For small partnership groups a score at any level is exciting. To land a grade 3 event—one worth $500,000 amid the current pandemic landscape—is a thrill beyond compare. That is just what happened to Brad Rives and company June 26 at JACK Thistledown Racino when Dean Martini, a $50,000 claim May 17, jumped up and won the Ohio Derby (G3).
Rives is the main guy behind Raise the BAR Racing. The Louisvillian, who has been in different syndicates for some 20 years, put the current group together just over two years ago and employed trainer Tom Amoss. This bunch, which includes Annie Jessee and Diane Jessee, has had a good run into an otherwise strange season so far. They raced Remembermis, a Louisiana-bred picked out by Amoss, to a stakes placing on Louisiana Champions Day last December at Fair Grounds Race Course & Slots.
“We sold him, and we weren’t sure what was going to happen with the pandemic and everything, and we were trying to figure out what to do,” Rives said. “Lo and behold, as things opened up, we gave Tom the ‘up to 50 ($50,000)’ sign, and he found a good one for us.”

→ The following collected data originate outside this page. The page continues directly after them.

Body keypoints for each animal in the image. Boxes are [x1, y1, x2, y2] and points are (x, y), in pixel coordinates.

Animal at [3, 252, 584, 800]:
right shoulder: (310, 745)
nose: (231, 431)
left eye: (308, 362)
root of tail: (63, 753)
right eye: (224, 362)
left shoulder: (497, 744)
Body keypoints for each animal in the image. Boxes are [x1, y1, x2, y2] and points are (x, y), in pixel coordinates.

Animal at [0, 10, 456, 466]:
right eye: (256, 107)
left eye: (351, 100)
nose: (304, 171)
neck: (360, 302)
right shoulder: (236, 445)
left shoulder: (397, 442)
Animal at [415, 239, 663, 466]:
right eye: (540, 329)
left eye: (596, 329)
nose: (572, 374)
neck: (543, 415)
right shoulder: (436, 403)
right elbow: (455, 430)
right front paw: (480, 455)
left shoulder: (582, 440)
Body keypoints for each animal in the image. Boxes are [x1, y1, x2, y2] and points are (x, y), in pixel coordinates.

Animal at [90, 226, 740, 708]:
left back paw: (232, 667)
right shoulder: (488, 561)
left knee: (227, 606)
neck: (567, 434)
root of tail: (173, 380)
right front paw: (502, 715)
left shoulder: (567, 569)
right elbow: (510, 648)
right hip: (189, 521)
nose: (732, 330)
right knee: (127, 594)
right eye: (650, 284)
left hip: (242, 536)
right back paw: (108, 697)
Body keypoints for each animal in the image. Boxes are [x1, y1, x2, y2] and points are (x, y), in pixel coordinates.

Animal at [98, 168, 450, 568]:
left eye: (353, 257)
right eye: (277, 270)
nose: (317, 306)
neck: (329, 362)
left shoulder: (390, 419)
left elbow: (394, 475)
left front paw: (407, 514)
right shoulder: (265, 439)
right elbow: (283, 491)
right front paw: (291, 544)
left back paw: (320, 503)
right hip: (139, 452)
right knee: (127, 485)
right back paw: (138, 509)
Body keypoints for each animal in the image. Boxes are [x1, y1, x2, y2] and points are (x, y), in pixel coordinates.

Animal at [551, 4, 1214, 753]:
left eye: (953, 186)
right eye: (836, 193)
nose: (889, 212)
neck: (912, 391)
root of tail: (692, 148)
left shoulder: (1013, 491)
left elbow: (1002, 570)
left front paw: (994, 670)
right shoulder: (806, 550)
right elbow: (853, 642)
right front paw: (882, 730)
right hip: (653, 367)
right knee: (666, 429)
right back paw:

Rives was with Louisville Gas & Electric and Kentucky Utilities for 32 years, serving as the company’s CFO for eight years. He’s been retired for five. Despite the high-voltage business career, it’s racing that delivers an unbridled jolt of energy.
“When it happens…we (the other partners) were joking, and we spoke multiple times last night. One of the questions was, ‘Have you stopped shaking yet?’ ” Rives said. “It was an amazing event for us. We’ve never experienced anything like that. Being from Louisville, it’s people like us that just like the industry; it’s people from Kentucky; and it’s people just lucky enough to be in this spot.”
The spot for Rives and the rest of the group was not at Thistledown. That’s to be expected these days.
“We were originally told we could not attend and then told we could, but it was kind of late in the game, and it was just too difficult,” Rives said. “Everybody is over 60. We’re not running scared from what is going on—but just careful—so we didn’t want to get in the middle of something we weren’t comfortable with. We really appreciate everybody in Ohio. I’m actually going to send them a letter. I don’t want them to think we didn’t want to come, but it was too awkward a situation for us at the time.
“Different folks were in different places because of family commitments and things, and everybody called one another afterward. There was screaming and yelling; we very much enjoy the industry, but we don’t have a bunch of horses running in a bunch of different places, so this one is particularly special. We’ve grown up around racing, and to be fortunate enough to win a grade 3 was something so exciting.”
The score comes on the heels of the announcement that Churchill Downs will be able to have fans in attendance for the Sept. 5 Kentucky Derby Presented by Woodford Reserve (G1). Let’s not count on Raise the BAR Racing just yet.
“We got 20 points, but Dean Martini is not Triple Crown nominated,” Rives said. “That all happened before we had him. It wasn’t our decision. The price to supplement—$200,000—is a huge number. I’d never say never but that would be...
Even being from the Derby City, Rives, as of late June, won’t be tempted to join the post parade.
These are cautious times, but as a local executive, he sees the importance of the Derby to the city.
“I hope it all works out well,” he said. “I’m glad they have decided to try to do it under specific guidelines. I think they are trying to be careful and still have an event that is really important. I give them credit for working with the governor and figuring out a way to make a great event possible even if it is limited.
“It’s got to be safe, and people have to be reasonable.”
And Rives remains a calming presence in a pandemic world.